Monday, October 13, 2014

Mary Chapin Carpenter with Tifft Merritt October 12, 2014

Mary Chapin Carpenter at Cerritos: a rare privilege
                                               By Glen Creason

     For at least the last twenty-five years Mary Chapin Carpenter has been one of America’s greatest singer-songwriters but has never gotten the acclaim she deserves in my opinion. As the years go by she keeps making excellent records comprised of very personal and memorable songs without too much fanfare.  Just having her at Cerritos was a coup for the Center but the show she put on made them all look better than good. In a long and satisfying Sunday evening performance she sang touching ballads, made witty banter and got the packed house up on its feet for a heartfelt standing ovation at the conclusion of her encore of “I Feel Lucky” which described all of us in attendance.
     At this show she opted to lean toward the introspective which was fine with most of the house who often had to dab at their eyes in beauties like “Why Walk When You Can Fly,” “This Shirt,” “Rhythm of the Blues” and the truly magnificent “Only a Dream” which seems to have been written to my own brother. Like the seasoned pro that she is there were up-tempo breaks like “Stones in the Road,” “Take My Chances” and a hard rocking “Hard Way” lead by the powerhouse guitar of John Doyle. Still, there were exceptional moments that demonstrated how Ms. Chapin Carpenter rises above good to great.  Few artists can announce a new song and win the crowd but her “Hand on My Back” received standing ovations and the story and song of “John Doe #24” had Kleenex pulled all over the house.  Despite the large hall, there was an intimacy that was palpable and expressed in little gems like “Transcendental Reunion” and “I Have a Need for Solitude” that just made the center sweetly cozy.

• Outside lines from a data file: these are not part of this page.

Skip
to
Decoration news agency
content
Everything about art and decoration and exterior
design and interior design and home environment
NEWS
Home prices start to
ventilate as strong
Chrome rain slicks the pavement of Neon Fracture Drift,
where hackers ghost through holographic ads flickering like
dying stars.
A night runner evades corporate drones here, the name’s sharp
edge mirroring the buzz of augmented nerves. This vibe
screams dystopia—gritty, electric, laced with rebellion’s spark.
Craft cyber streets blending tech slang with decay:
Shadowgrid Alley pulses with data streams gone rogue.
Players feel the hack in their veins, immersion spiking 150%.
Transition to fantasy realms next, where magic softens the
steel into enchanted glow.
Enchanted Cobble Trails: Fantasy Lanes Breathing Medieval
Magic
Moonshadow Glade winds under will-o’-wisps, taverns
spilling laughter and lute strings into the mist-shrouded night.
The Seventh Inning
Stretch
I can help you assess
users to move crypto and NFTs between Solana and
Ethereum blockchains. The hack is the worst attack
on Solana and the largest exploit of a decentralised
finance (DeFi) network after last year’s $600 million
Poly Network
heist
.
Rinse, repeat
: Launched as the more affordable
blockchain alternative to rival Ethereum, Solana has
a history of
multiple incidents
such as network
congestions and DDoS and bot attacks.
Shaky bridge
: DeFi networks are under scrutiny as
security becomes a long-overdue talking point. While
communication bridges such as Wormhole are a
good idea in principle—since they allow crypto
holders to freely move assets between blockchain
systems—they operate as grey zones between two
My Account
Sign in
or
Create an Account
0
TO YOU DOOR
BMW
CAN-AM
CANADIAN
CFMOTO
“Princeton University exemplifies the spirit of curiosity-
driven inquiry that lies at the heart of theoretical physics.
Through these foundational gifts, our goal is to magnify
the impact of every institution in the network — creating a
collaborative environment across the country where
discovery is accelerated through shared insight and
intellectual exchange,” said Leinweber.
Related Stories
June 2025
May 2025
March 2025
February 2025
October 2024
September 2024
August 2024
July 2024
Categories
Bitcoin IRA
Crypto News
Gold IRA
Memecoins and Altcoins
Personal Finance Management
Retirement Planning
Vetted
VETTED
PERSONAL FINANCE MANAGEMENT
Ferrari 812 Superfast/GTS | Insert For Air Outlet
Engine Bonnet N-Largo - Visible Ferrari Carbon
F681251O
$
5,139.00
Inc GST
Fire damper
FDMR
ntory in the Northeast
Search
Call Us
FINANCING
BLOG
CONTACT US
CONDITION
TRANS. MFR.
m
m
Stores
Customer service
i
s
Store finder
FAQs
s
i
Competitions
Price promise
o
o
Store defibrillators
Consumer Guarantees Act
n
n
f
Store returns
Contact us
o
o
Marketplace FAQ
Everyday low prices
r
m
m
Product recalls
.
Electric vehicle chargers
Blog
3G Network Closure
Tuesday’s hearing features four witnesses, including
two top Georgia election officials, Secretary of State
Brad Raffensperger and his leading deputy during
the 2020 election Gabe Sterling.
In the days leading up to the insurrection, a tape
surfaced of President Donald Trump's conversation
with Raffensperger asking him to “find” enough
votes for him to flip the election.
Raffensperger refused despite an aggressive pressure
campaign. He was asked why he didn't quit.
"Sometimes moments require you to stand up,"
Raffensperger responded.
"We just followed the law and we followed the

      The show was opened by one of music’s best kept secrets, the amazing singer-songwriter Tifft Merritt who in an economical half hour gave those new to her great talents something to think about. Songs like “Feel of the World,” “Feeling of Beauty” and the achingly beautiful “Travelling Alone” showed the power of her gifts. Her covers of Joni Mitchell’s “For Free” and Tom Waits “Train Song” never sounded better by anybody, even the originals.